Jewish sensitivity to accusations of dual loyalty has increased since the infamous case of Jonathan Pollard.
A former analyst for U.S. Navy intelligence, Pollard was convicted of espionage in 1985 for passing secret U.S. military information to Israel, and was sentenced to life in prison.
Anti-Israel feelings may be "endemic" in the U.S. Army's intelligence community, Pine believes.
"When they see a Jew, they see a Jonathan Pollard," he said.
There is no doubt that certain quarters of the U.S. intelligence community harbor an underlying suspicion of Jews with connections to Israel, attorney Neal Sher said.
Sher represented former intelligence officer Adam Ciralsky, who charged that the CIA placed him on leave in 1997 because of his ties with Israel. Ciralsky sued the CIA last year, claiming that rampant anti-Semitism within the agency destroyed his career.
Sher said he does not know the details of Pine's case, but said it is reasonable that anti-Semitism and anti-Israel animus could have played a role.
"The organized Jewish community should take this very seriously," he said.
Anti-Semitism? Try common sense.
Jew who loses voting ballot blames anti-Semitism in the elections.
Jew who loses suntan blames anti-Semitism in the sun.
Jew who loses airplane seat blames anti-Semitism in the airline.
Unfortunately, now and then a Jew is found to be a Sore Loserman.

■ Records taken from a dataset ■
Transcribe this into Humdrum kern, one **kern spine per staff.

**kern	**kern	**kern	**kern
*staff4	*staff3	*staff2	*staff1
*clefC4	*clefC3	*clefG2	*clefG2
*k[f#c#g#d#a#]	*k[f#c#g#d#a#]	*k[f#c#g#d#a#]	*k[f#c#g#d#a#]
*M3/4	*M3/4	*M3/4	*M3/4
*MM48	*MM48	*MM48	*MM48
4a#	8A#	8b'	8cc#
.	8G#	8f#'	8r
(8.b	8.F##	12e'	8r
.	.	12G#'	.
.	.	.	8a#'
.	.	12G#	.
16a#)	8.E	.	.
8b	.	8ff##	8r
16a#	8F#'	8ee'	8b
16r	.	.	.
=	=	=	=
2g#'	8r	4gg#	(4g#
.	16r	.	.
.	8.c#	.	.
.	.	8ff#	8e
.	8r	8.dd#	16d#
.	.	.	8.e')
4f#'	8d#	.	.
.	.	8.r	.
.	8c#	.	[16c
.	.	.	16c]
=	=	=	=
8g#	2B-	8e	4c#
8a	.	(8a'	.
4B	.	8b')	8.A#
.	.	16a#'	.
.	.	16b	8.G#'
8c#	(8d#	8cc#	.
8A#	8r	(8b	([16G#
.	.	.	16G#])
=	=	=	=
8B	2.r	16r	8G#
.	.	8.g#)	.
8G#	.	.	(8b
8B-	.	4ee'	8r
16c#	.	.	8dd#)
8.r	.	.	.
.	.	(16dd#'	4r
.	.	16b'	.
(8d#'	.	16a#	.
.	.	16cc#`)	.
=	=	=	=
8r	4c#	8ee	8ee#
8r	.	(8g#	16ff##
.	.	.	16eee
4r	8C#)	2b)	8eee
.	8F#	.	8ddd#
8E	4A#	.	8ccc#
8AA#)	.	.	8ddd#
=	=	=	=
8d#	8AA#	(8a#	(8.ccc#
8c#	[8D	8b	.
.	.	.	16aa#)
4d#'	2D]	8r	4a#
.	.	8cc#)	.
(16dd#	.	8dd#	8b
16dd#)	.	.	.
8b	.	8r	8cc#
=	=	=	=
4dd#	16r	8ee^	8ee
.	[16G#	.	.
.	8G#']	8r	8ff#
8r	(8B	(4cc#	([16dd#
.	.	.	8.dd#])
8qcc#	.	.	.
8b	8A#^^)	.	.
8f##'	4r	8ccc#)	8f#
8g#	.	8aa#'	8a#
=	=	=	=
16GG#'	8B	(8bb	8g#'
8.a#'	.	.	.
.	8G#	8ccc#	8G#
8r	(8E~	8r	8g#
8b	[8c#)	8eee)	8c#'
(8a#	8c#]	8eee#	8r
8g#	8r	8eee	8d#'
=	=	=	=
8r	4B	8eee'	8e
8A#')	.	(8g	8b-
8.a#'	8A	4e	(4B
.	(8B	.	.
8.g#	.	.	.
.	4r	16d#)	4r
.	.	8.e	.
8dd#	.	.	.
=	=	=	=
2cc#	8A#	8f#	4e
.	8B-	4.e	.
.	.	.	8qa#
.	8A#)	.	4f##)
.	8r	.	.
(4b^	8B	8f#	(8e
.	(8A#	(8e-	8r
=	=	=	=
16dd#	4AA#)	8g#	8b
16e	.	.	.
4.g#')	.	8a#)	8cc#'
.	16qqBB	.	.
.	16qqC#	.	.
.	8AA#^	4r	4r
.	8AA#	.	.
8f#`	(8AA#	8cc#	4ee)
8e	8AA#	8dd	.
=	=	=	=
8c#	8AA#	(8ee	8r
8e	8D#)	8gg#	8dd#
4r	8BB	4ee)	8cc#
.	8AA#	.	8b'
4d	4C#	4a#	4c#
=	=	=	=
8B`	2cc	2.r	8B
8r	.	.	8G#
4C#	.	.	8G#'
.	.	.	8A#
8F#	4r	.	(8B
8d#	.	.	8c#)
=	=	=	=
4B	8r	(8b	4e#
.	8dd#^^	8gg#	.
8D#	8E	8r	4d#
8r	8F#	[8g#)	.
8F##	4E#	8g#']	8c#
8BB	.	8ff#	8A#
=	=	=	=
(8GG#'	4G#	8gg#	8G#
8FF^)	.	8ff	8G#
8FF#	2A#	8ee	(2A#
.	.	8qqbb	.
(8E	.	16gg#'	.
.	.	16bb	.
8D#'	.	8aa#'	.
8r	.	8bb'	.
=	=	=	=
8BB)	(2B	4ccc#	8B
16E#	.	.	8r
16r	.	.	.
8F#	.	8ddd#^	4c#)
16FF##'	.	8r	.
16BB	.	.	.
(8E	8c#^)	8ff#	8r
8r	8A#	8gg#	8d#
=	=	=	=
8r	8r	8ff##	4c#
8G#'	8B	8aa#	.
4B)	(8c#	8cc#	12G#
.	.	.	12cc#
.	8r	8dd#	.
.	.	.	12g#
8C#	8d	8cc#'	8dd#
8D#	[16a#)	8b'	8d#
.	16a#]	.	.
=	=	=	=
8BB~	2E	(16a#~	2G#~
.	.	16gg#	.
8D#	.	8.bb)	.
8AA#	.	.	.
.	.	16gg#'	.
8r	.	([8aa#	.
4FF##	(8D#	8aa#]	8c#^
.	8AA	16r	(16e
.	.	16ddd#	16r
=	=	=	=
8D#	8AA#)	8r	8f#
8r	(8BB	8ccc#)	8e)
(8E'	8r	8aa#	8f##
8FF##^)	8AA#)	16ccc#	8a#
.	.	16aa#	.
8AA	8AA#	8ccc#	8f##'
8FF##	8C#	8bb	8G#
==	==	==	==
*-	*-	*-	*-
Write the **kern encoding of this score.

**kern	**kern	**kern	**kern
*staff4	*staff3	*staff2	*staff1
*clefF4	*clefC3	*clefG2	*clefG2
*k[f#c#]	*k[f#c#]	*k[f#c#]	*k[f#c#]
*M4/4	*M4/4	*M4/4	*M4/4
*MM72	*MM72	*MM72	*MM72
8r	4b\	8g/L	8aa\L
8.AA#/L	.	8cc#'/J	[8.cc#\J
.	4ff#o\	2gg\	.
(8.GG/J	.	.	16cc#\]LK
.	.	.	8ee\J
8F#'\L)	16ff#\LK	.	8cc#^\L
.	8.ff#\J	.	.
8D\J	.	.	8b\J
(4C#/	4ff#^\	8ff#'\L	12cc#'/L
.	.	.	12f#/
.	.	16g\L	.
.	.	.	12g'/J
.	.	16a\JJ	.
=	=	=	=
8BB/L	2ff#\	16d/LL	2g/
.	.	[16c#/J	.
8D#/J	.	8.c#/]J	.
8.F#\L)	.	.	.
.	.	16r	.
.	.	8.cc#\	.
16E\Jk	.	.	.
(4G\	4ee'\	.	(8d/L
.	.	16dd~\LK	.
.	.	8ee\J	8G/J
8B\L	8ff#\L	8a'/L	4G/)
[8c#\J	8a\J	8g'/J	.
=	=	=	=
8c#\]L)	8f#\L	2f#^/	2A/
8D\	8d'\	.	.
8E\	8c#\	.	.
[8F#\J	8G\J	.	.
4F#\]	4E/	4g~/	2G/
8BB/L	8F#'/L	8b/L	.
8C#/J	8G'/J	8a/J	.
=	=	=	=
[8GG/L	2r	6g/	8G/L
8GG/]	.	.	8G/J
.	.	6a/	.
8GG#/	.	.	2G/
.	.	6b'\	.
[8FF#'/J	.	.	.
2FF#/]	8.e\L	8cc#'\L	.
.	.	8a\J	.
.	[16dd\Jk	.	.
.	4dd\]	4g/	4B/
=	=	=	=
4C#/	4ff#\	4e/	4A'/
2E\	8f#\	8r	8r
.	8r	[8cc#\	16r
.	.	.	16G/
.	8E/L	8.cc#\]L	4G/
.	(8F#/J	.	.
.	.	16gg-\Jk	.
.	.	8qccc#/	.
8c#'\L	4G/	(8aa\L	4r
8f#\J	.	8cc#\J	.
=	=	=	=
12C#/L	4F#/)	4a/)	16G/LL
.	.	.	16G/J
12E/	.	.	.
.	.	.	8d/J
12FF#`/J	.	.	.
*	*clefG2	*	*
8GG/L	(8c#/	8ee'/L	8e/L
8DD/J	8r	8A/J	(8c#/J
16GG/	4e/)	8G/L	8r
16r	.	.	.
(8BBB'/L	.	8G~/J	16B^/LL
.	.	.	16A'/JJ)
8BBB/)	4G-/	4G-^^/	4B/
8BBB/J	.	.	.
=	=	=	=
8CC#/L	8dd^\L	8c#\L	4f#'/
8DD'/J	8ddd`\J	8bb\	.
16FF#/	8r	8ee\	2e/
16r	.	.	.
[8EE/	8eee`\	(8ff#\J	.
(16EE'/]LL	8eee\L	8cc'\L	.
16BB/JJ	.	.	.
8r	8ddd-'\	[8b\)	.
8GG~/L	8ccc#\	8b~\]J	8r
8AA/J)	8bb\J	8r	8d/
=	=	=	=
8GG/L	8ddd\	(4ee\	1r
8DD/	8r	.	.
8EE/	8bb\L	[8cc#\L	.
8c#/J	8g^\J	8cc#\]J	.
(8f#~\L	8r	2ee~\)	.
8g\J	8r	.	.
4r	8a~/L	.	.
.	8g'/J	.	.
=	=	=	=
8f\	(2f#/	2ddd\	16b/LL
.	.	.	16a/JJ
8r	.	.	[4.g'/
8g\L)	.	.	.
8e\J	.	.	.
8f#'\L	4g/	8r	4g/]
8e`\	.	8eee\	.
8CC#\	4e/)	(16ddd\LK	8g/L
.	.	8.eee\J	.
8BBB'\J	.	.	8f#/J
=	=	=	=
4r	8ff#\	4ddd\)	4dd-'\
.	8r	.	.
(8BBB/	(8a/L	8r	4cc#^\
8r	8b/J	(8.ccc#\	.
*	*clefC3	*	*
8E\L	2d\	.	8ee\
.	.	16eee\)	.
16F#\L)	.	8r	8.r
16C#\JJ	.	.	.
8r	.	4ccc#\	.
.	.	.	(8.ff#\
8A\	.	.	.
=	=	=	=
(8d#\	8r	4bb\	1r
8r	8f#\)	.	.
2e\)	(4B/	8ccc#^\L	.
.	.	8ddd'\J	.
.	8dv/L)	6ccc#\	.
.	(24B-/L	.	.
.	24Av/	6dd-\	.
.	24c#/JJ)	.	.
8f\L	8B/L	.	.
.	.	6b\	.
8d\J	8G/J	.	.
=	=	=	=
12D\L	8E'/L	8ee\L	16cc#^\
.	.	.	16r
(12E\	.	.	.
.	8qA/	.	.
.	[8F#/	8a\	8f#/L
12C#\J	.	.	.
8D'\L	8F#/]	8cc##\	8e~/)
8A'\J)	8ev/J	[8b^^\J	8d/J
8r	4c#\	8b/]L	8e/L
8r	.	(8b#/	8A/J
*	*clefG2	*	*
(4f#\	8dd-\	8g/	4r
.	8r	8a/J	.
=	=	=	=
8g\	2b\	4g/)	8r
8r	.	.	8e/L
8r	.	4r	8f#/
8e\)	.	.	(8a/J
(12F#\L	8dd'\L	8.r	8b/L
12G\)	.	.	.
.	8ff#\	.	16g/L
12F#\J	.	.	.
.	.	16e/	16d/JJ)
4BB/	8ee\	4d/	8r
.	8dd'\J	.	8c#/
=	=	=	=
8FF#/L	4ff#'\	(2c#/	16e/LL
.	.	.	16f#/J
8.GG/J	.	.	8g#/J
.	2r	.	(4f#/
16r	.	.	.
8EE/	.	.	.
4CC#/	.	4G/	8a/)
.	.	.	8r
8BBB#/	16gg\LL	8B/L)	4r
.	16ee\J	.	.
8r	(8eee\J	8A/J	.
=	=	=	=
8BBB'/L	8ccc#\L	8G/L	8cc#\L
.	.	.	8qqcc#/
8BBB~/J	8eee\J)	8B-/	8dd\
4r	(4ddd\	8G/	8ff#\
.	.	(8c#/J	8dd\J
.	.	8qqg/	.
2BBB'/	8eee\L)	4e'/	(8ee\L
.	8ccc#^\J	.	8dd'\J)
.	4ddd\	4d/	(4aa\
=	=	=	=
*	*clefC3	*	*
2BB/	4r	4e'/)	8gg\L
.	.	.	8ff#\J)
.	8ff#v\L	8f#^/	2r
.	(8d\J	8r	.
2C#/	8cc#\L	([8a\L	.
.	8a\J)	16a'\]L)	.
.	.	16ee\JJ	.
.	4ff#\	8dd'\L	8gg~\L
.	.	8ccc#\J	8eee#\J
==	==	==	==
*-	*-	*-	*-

■ YOUR TASK ■
In the passage on accusations of dual loyalty, rewrite the paragraph beginning "Sher represented former intelligence officer" as a short list that keeps its main facts. This material is not needed to complete the work.

■ RESPONSE BOX ■
- Neal Sher represented Adam Ciralsky, a former intelligence officer.
- Ciralsky charged that the CIA put him on leave in 1997 because of his ties with Israel.
- Last year he sued the CIA, claiming rampant anti-Semitism within the agency destroyed his career.